• About this task: Check every line of the material below, and show those that contain "from".

• Data provided:
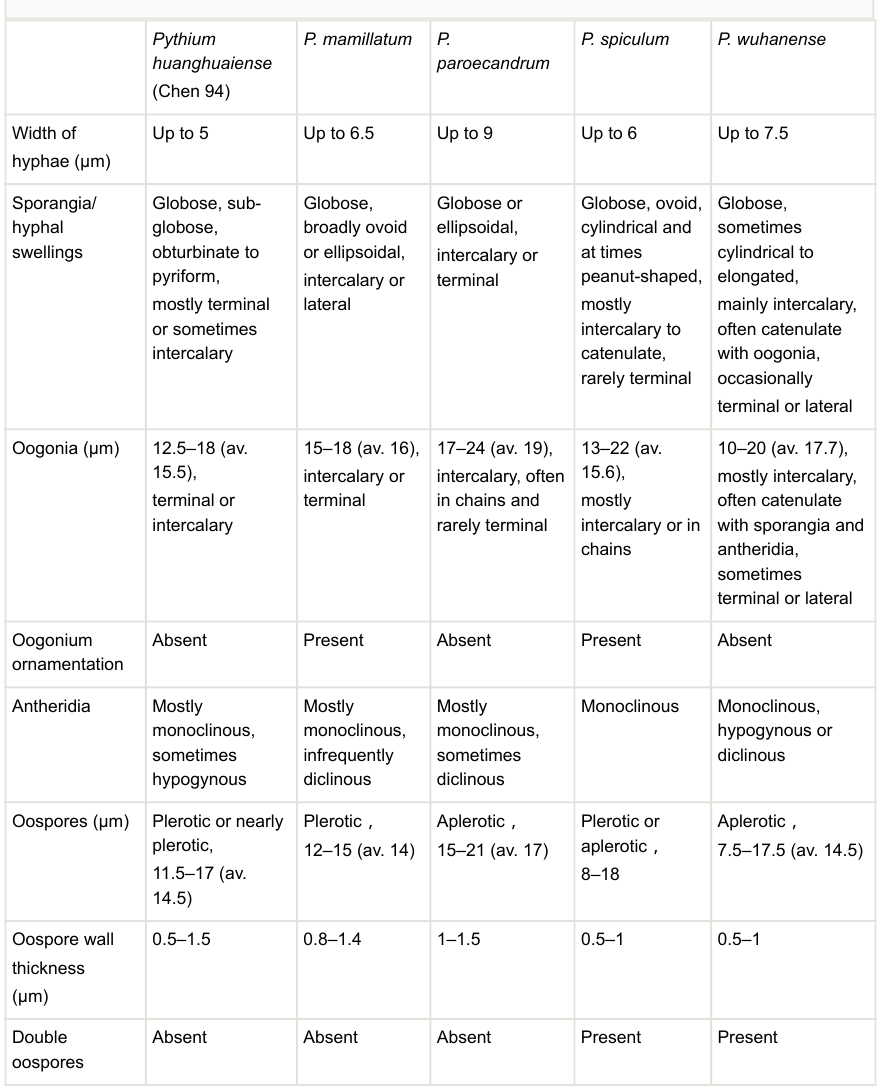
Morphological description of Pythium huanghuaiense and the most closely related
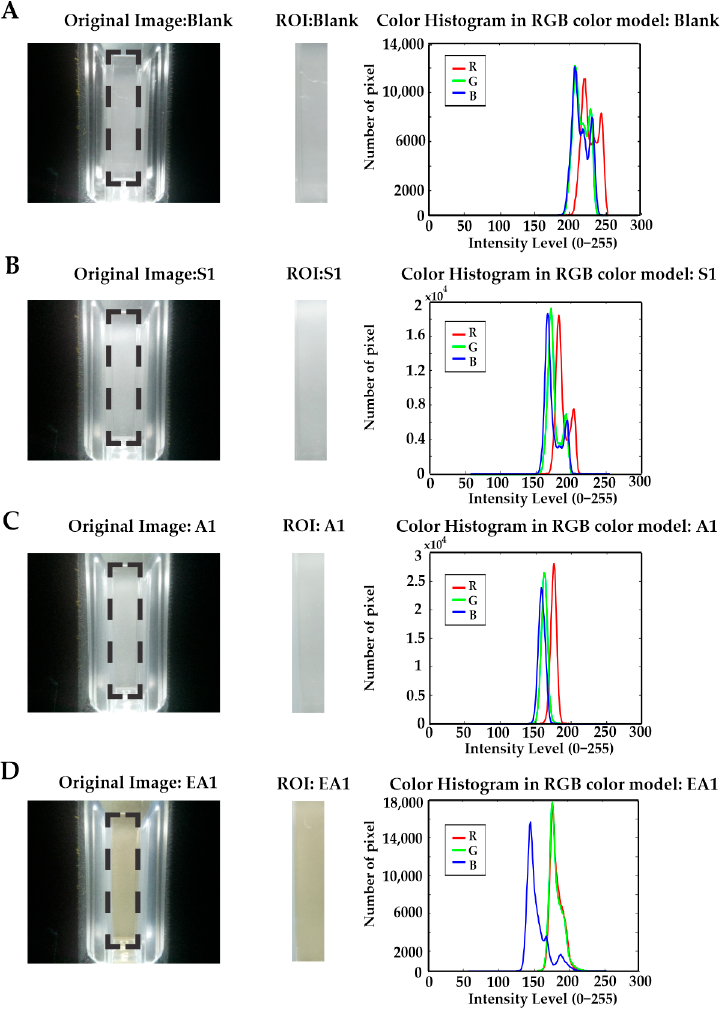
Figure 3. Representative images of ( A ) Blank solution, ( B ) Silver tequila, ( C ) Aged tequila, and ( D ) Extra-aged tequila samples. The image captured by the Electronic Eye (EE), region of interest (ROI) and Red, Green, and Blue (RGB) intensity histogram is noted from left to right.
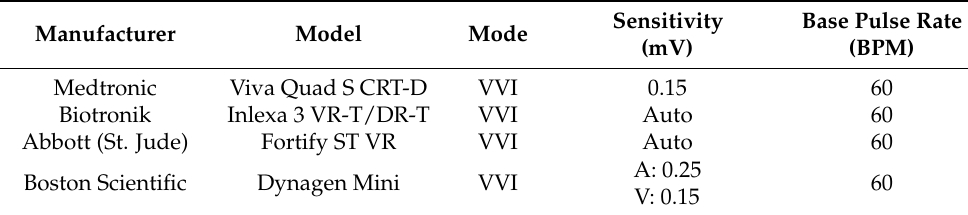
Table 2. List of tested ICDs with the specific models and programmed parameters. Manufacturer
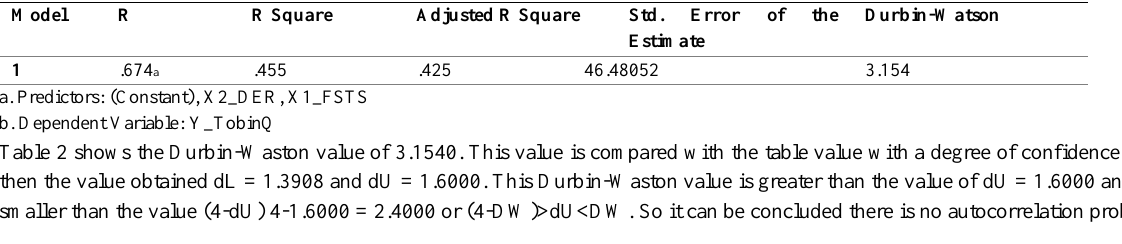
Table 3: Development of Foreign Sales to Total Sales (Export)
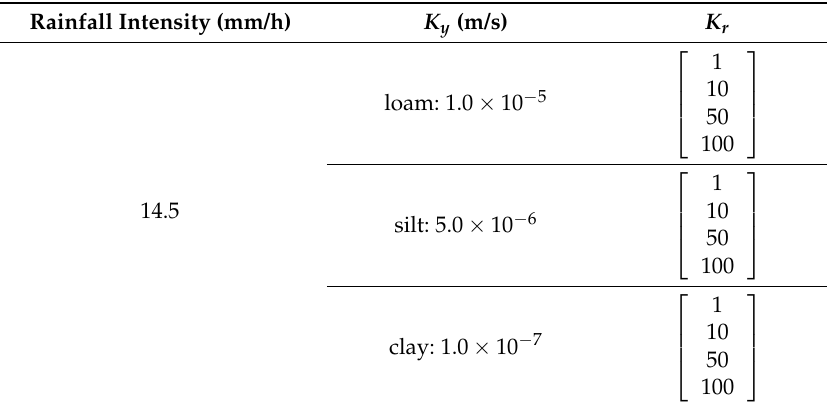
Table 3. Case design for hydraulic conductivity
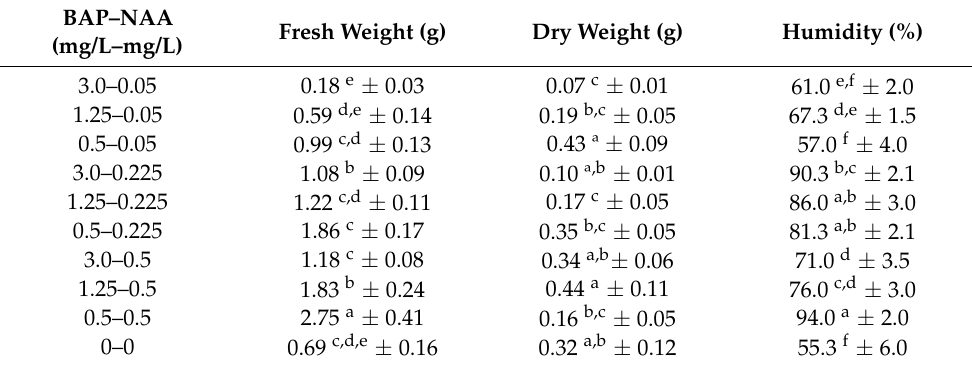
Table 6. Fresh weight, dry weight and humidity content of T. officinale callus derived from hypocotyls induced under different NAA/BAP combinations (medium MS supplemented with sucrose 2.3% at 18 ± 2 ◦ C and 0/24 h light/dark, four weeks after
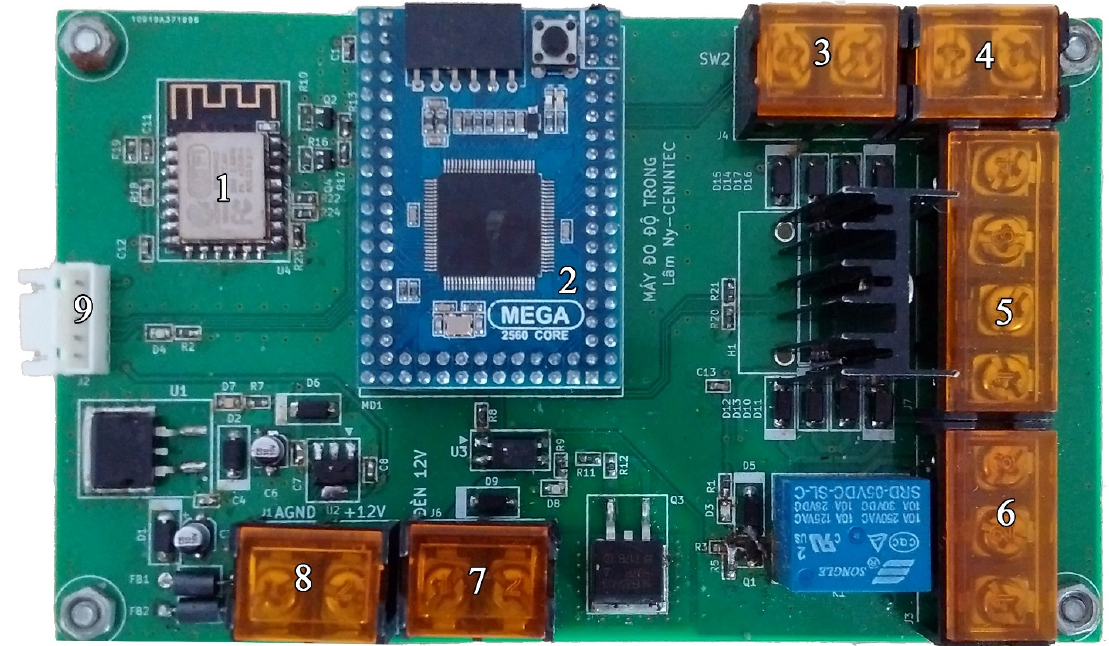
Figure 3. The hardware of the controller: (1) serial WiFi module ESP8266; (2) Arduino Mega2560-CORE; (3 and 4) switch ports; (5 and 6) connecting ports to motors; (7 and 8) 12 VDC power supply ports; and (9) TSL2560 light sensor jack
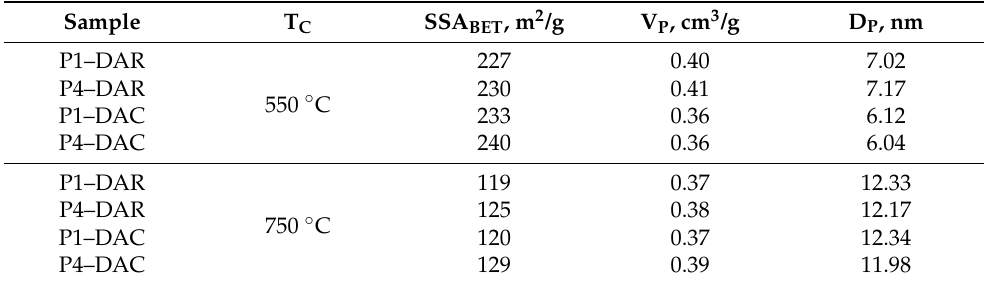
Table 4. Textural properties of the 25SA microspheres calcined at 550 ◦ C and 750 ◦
==
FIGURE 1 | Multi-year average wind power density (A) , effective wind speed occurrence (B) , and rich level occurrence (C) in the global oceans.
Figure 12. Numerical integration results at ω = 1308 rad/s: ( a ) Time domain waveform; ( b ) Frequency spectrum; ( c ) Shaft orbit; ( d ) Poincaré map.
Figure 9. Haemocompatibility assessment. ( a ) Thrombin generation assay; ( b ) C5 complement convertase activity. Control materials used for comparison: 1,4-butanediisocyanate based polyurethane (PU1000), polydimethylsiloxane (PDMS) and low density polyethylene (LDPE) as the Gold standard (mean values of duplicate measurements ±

• Problem solution:
Figure 3. Representative images of ( A ) Blank solution, ( B ) Silver tequila, ( C ) Aged tequila, and ( D ) Extra-aged tequila samples. The image captured by the Electronic Eye (EE), region of interest (ROI) and Red, Green, and Blue (RGB) intensity histogram is noted from left to right.
Table 6. Fresh weight, dry weight and humidity content of T. officinale callus derived from hypocotyls induced under different NAA/BAP combinations (medium MS supplemented with sucrose 2.3% at 18 ± 2 ◦ C and 0/24 h light/dark, four weeks after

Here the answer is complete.